We thought we’d share this on our blog, rather than leaving it hidden in project-only email discussions. Hopefully it’ll prove useful and interesting for others! Thanks to Chris Newell from the BBC for the original details.
The BBC’s schedules and metadata for all BBC programmes are publicly available at: http://www.bbc.co.uk/programmes (known informally as “slash programmes”)
To get machine readable data you append .json or .xml to the schedule pages and .json or .rdf to the programme pages. There’s some basic information for developers at http://www.bbc.co.uk/programmes/developers alongside a description of the “Programmes ontology“. Within the programme metadata there are ‘genre’, ‘format’, ‘subject’, ‘people’ and ‘place’ properties. The genre is a hierarchical taxonomy which is tightly controlled and represents programme genres. Every programme description includes a least one genre. The format property uses a non-hierarchical taxonomy which is tightly controlled and represents programme formats.

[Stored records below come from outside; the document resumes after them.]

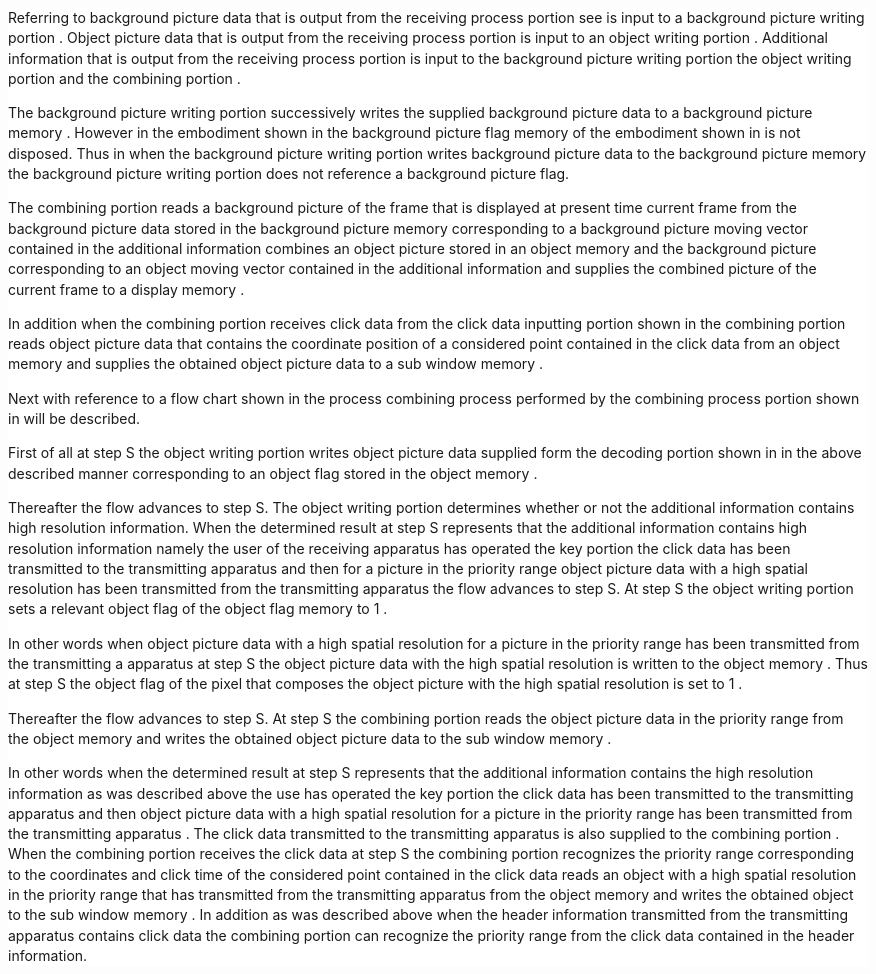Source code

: Referring to background picture data that is output from the receiving process portion see is input to a background picture writing portion . Object picture data that is output from the receiving process portion is input to an object writing portion . Additional information that is output from the receiving process portion is input to the background picture writing portion the object writing portion and the combining portion .

The background picture writing portion successively writes the supplied background picture data to a background picture memory . However in the embodiment shown in the background picture flag memory of the embodiment shown in is not disposed. Thus in when the background picture writing portion writes background picture data to the background picture memory the background picture writing portion does not reference a background picture flag.

The combining portion reads a background picture of the frame that is displayed at present time current frame from the background picture data stored in the background picture memory corresponding to a background picture moving vector contained in the additional information combines an object picture stored in an object memory and the background picture corresponding to an object moving vector contained in the additional information and supplies the combined picture of the current frame to a display memory .

In addition when the combining portion receives click data from the click data inputting portion shown in the combining portion reads object picture data that contains the coordinate position of a considered point contained in the click data from an object memory and supplies the obtained object picture data to a sub window memory .

Next with reference to a flow chart shown in the process combining process performed by the combining process portion shown in will be described.

First of all at step S the object writing portion writes object picture data supplied form the decoding portion shown in in the above described manner corresponding to an object flag stored in the object memory .

Thereafter the flow advances to step S. The object writing portion determines whether or not the additional information contains high resolution information. When the determined result at step S represents that the additional information contains high resolution information namely the user of the receiving apparatus has operated the key portion the click data has been transmitted to the transmitting apparatus and then for a picture in the priority range object picture data with a high spatial resolution has been transmitted from the transmitting apparatus the flow advances to step S. At step S the object writing portion sets a relevant object flag of the object flag memory to 1 .

In other words when object picture data with a high spatial resolution for a picture in the priority range has been transmitted from the transmitting a apparatus at step S the object picture data with the high spatial resolution is written to the object memory . Thus at step S the object flag of the pixel that composes the object picture with the high spatial resolution is set to 1 .

Thereafter the flow advances to step S. At step S the combining portion reads the object picture data in the priority range from the object memory and writes the obtained object picture data to the sub window memory .

In other words when the determined result at step S represents that the additional information contains the high resolution information as was described above the use has operated the key portion the click data has been transmitted to the transmitting apparatus and then object picture data with a high spatial resolution for a picture in the priority range has been transmitted from the transmitting apparatus . The click data transmitted to the transmitting apparatus is also supplied to the combining portion . When the combining portion receives the click data at step S the combining portion recognizes the priority range corresponding to the coordinates and click time of the considered point contained in the click data reads an object with a high spatial resolution in the priority range that has transmitted from the transmitting apparatus from the object memory and writes the obtained object to the sub window memory . In addition as was described above when the header information transmitted from the transmitting apparatus contains click data the combining portion can recognize the priority range from the click data contained in the header information.
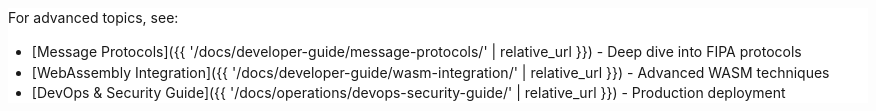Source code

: For advanced topics, see:
- [Message Protocols]({{ '/docs/developer-guide/message-protocols/' | relative_url }}) - Deep dive into FIPA protocols
- [WebAssembly Integration]({{ '/docs/developer-guide/wasm-integration/' | relative_url }}) - Advanced WASM techniques
- [DevOps & Security Guide]({{ '/docs/operations/devops-security-guide/' | relative_url }}) - Production deployment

The subject, people and place properties aren’t hierarchical and aren’t restricted in the same way as genres and formats – new subjects, people and places are created as required by new programmes. You can get more information about any of these tags using the URL in the rdf:resource attribute (in RDF terms, the value of the po:place, po:subject or po:person properties).
For example, in this tag…
<po:place rdf:resource="/programmes/topics/musikverein#place"/>
…there is more information at: http://www.bbc.co.uk/programmes/topics/musikverein.rdf
These pages include links to DBpedia if you want to gather more metadata.
There’s a lot more to explore in the BBC metadata universe, but we thought we’d start off by sharing these basics. As Vista-TV develops, we will be evaluating different mechanisms for enriching this metadata with information derived from anonymized viewing logs, subtitles, video and other sources.